Was there ever any doubt?
I feel like such a little people now.
The laws are only for us little people.
Gregory is pretty small potatoes compared to larger cases of “too big to jail.”
http://www.tulsaworld.com/business/article.aspx?subjectid=51&articleid=20121225_51_E1_CUTLIN622284
http://www.bloomberg.com/news/2012-12-20/criminal-prosecution-of-bank-ceos-sought-by-lawmakers-after-ubs.html
And, by the way, these cases have much more serious and wide ranging implications, and both parties are complicit in neglect.
One more article that sums it up…something we can all be outraged about.
http://www.nytimes.com/2012/08/26/opinion/sunday/no-crime-no-punishment.html?_r=0
Are these cases somehow supposed to make it justifiable to excuse Gregory?
Also, the selective nature of these links appears somewhat partisan to me. Did you notice the one prominent Democratic banking bigwig whose name was somehow missing from all these links? While I absolutely agree with you that banking corruption should be punished, what about Jon Corzine, who literally embezzled a billion dollars of customer funds in an effort to save his company, MF Global. Why has he not been prosecuted? Could it be because he was a fund-raiser for Obama as well as a powerful Democratic governor and senator?
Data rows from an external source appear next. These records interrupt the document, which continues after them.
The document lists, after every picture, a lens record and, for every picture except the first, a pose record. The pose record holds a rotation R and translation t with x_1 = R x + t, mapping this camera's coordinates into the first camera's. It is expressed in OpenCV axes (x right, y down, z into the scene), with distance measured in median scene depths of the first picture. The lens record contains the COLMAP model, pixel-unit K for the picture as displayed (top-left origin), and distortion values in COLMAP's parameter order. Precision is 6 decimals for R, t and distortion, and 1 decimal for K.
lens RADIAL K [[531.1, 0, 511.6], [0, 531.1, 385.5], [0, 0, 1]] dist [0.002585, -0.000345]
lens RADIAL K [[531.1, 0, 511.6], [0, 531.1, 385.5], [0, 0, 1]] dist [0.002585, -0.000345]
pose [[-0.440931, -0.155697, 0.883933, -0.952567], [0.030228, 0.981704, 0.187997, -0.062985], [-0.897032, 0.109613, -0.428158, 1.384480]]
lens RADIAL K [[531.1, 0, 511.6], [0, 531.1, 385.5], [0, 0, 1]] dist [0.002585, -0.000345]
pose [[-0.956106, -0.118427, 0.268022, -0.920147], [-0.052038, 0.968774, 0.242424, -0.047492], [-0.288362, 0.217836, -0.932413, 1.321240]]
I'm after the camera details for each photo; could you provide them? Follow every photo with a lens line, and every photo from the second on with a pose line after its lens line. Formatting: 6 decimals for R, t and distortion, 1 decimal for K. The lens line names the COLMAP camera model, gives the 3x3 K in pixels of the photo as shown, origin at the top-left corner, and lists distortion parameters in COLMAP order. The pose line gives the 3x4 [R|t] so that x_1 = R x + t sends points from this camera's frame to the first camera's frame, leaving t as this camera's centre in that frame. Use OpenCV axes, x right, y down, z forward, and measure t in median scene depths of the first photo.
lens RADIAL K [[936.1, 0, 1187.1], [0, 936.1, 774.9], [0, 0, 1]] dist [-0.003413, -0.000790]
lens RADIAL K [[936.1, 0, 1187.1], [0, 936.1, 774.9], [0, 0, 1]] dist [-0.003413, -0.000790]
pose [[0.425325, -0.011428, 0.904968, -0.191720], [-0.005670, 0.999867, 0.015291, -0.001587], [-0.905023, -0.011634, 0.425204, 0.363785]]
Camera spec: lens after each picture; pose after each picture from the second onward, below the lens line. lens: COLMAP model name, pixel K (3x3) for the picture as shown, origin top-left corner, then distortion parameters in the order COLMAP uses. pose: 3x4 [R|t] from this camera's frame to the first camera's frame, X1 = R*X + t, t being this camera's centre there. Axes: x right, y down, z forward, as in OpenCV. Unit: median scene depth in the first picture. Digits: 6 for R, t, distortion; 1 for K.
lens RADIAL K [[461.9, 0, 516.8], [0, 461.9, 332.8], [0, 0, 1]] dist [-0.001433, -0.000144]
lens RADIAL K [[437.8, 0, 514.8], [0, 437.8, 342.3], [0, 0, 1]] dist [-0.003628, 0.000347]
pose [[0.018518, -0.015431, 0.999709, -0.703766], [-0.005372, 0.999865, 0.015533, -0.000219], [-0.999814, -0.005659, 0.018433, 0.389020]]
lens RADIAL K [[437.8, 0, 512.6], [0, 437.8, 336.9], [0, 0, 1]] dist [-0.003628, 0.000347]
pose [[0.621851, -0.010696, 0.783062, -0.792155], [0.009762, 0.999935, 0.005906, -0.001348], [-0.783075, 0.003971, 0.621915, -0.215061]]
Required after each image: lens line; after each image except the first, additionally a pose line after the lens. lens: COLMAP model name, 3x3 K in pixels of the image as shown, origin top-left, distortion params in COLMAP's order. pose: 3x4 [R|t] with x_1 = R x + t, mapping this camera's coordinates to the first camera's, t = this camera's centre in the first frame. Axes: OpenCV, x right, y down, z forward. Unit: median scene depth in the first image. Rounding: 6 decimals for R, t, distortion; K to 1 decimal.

I try my best to use links that are not left wing. That is why I posted Bloomberg (business) and Tulsa (red state). Can’t help myself on the Times…its still (to me) the paper of record. I don’t see this as a left wing or right wing issue…its a big vs. small issue. There are a whole host of left wing people other than Corzine you could mention here that I think got off scott-free. Have at Gregory, but I think at the end its inconsequential to any larger point. But all these titans of finance, that is another story. Their actions have changed the way we will live for decades. To me, their lack of prosecution defines the difference between big vs. small. Gregory is just an anecdote.